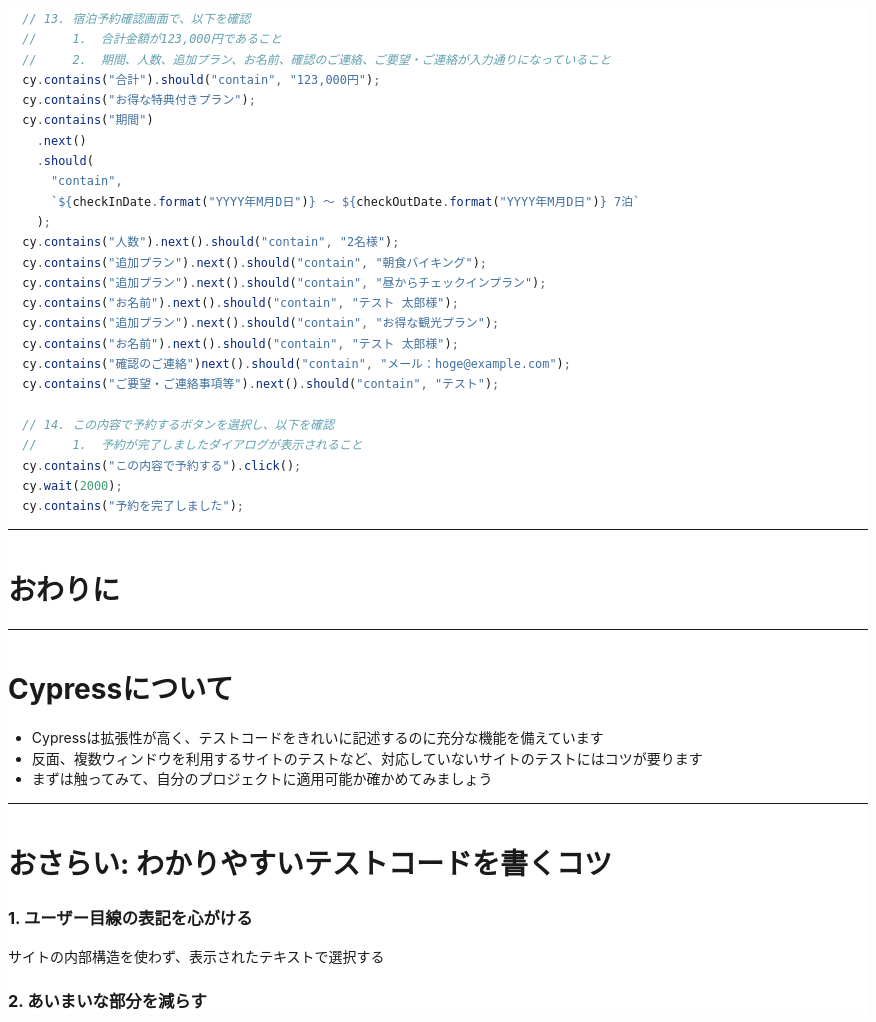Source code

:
 ```js
  // 13. 宿泊予約確認画面で、以下を確認
  //     1.  合計金額が123,000円であること
  //     2.  期間、人数、追加プラン、お名前、確認のご連絡、ご要望・ご連絡が入力通りになっていること
  cy.contains("合計").should("contain", "123,000円");
  cy.contains("お得な特典付きプラン");
  cy.contains("期間")
    .next()
    .should(
      "contain",
      `${checkInDate.format("YYYY年M月D日")} 〜 ${checkOutDate.format("YYYY年M月D日")} 7泊`
    );
  cy.contains("人数").next().should("contain", "2名様");
  cy.contains("追加プラン").next().should("contain", "朝食バイキング");
  cy.contains("追加プラン").next().should("contain", "昼からチェックインプラン");
  cy.contains("お名前").next().should("contain", "テスト 太郎様");
  cy.contains("追加プラン").next().should("contain", "お得な観光プラン");
  cy.contains("お名前").next().should("contain", "テスト 太郎様");
  cy.contains("確認のご連絡")next().should("contain", "メール：hoge@example.com");
  cy.contains("ご要望・ご連絡事項等").next().should("contain", "テスト");

  // 14. この内容で予約するボタンを選択し、以下を確認
  //     1.  予約が完了しましたダイアログが表示されること
  cy.contains("この内容で予約する").click();
  cy.wait(2000);
  cy.contains("予約を完了しました");
```

---

# おわりに

---

# Cypressについて

- Cypressは拡張性が高く、テストコードをきれいに記述するのに充分な機能を備えています
- 反面、複数ウィンドウを利用するサイトのテストなど、対応していないサイトのテストにはコツが要ります
- まずは触ってみて、自分のプロジェクトに適用可能か確かめてみましょう
---


# おさらい: わかりやすいテストコードを書くコツ

### **1. ユーザー目線の表記を心がける**

サイトの内部構造を使わず、表示されたテキストで選択する
### **2. あいまいな部分を減らす**
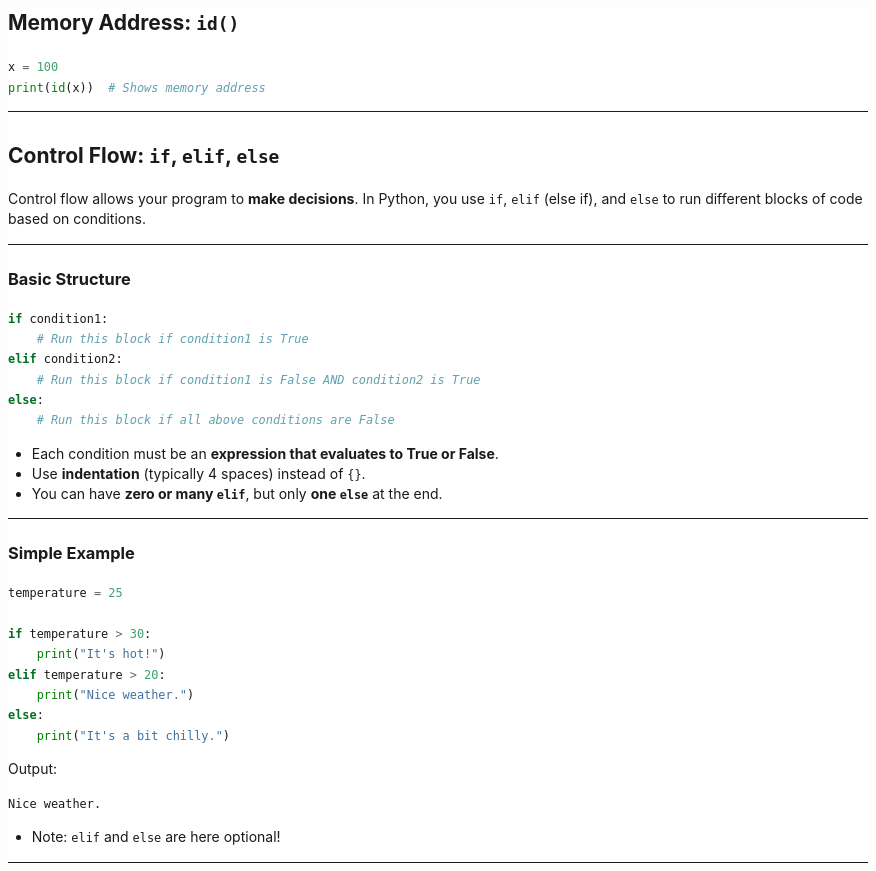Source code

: 
## Memory Address: `id()`

```python
x = 100
print(id(x))  # Shows memory address
```

---

## Control Flow: `if`, `elif`, `else`

Control flow allows your program to **make decisions**. In Python, you use `if`, `elif` (else if), and `else` to run different blocks of code based on conditions.

---

### Basic Structure

```python
if condition1:
    # Run this block if condition1 is True
elif condition2:
    # Run this block if condition1 is False AND condition2 is True
else:
    # Run this block if all above conditions are False
```

- Each condition must be an **expression that evaluates to True or False**.
- Use **indentation** (typically 4 spaces) instead of `{}`.
- You can have **zero or many `elif`**, but only **one `else`** at the end.

---

### Simple Example

```python
temperature = 25

if temperature > 30:
    print("It's hot!")
elif temperature > 20:
    print("Nice weather.")
else:
    print("It's a bit chilly.")
```

Output:

```
Nice weather.
```

- Note: `elif` and `else` are here optional!

---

● ● ● ●

Please reproduce the line containing "- You can have" and each line after it to the end of the listing, exactly, with nothing added or left out.

SOLUTION FOR THIS EXERCISE ▸
- You can have **zero or many `elif`**, but only **one `else`** at the end.

---

### Simple Example

```python
temperature = 25

if temperature > 30:
    print("It's hot!")
elif temperature > 20:
    print("Nice weather.")
else:
    print("It's a bit chilly.")
```

Output:

```
Nice weather.
```

- Note: `elif` and `else` are here optional!

---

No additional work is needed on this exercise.